Now with a trend for both the processor and retailer to be the same, we have a situation where they take over three quarters of the price of a pint. We have now reached the situation where in a land renowned for Dairy farming and where even though the price of our milk is cheap, we are now become a net importer of milk.

Ironically it was a development of railway communications during the industrial revolution that provided the means to speedily deliver the farmers milk to our towns and cities and ironically as a knock on effect there was a spread of diary production. It is doubly ironic that the first supermarkets (ironically in Sainsbury’s in Covent Garden, London, in 1869) sold what was then called “railway milk” from churns. The milkman arrived next delivering direct to our doorsteps, his near demise followed some years later was a direct result of super market price-cutting which has now, more or less, effectively killed him off.

The UK Government as early as 1914 recognised that milk was important for nutrition in children, that it helped prevent rickets, and provided vitamins. And so the first government attempts to regulate milk's supply and quality came about. Pasteurization was duly brought in to kill of certain bacteria. We now have low fat milk, slimmed milk, semi skimmed milk, etc – one thing to think about is that full fat milk is only 4 percent fat, low fat milk being 2 percent (or less) and that milk is approximately 95 percent water anyway.

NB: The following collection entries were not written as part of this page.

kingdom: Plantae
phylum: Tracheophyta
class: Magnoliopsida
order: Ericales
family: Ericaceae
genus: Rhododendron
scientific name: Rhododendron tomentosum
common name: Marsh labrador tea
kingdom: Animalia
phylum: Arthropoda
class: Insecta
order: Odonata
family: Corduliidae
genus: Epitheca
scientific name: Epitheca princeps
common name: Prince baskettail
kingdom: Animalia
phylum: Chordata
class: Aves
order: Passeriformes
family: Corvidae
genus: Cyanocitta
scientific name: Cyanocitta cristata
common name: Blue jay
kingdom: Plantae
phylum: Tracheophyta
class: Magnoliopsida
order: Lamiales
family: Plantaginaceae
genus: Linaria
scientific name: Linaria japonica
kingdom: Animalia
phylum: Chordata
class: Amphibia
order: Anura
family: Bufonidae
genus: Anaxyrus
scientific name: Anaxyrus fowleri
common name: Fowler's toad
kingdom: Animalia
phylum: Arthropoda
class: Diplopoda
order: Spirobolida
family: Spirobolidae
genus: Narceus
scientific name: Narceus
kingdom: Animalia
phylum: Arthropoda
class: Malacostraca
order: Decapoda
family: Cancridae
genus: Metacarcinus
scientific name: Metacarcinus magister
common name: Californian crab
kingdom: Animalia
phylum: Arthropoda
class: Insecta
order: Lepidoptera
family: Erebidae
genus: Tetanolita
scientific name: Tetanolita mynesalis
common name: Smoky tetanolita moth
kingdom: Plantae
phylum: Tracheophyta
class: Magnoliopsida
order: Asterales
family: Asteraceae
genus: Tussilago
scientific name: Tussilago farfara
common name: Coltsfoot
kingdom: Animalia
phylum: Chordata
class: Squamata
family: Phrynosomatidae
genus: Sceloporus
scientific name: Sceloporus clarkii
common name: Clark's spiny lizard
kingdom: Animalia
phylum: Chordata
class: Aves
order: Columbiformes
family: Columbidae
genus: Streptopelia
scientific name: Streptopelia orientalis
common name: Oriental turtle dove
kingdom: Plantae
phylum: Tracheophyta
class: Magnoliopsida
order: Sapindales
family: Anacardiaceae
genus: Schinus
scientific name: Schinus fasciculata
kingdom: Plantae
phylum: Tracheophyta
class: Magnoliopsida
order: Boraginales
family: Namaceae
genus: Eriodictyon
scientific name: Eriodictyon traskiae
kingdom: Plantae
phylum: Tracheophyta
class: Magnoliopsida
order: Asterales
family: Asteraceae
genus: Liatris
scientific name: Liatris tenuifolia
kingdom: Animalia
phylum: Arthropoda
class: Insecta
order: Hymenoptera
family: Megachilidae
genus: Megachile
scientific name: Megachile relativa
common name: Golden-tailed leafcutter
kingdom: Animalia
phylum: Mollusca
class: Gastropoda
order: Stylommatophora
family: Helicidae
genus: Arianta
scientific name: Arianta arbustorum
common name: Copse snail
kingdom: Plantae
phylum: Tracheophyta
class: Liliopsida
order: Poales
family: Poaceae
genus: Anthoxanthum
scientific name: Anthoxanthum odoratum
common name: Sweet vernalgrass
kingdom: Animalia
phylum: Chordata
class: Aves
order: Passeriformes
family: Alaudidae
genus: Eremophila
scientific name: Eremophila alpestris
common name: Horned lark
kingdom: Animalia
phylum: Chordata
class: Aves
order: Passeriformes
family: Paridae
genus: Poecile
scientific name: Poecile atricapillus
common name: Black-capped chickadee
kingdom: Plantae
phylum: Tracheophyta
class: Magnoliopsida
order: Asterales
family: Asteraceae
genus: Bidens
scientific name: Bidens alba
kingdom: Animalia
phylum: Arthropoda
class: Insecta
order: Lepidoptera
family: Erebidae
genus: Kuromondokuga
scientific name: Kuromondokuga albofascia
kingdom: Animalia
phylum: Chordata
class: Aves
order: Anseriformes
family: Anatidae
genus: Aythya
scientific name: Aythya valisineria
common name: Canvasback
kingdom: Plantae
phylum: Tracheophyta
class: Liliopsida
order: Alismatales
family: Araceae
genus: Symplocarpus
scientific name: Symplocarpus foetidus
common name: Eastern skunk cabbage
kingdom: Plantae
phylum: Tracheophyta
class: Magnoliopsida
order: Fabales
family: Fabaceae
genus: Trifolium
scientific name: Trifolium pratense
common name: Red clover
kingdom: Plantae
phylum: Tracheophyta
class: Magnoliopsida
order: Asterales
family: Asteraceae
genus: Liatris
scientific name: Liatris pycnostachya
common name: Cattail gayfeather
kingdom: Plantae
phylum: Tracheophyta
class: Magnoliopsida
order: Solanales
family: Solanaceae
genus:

During the good times, pre Mrs Thatcher, the banks fell over themselves throwing credit at framers to encourage them to (as the Government and the EU wanted) to ever expand their production. Once Mrs T (and the Conservatives) who was never interested in farming anyway, being far to enamoured of dodgy money men in the City, allowed Milk quota's (effective cuts) the bad times had begun for our Dairy farmers and oddly enough the banks stopped calling with offers of cheap credit.

What can best be described as industrial milk production is not without its problems – slurry production being one of them, which can be enormously toxic and environmentally damaging. Something else to consider is that modern cows to produce large amounts of cheap milk, a While a modern Frisian may produce as much 4 times as much milk as equivalent cows did 50 years it only has three milking years in which to do it.

We, as consumers also have to take a share of the blame because we allowed all of these things to happen, if we want quality milk and dairy products (that are produce from UK milk) then we will have to change the way we buy, if we do that then out farmers will get a better deal. I won't be holding my breath for the Con Dem Government to get its act together and finally wake up and pull the fat (or the milk) out of the fire...they won't. So what are we going to do?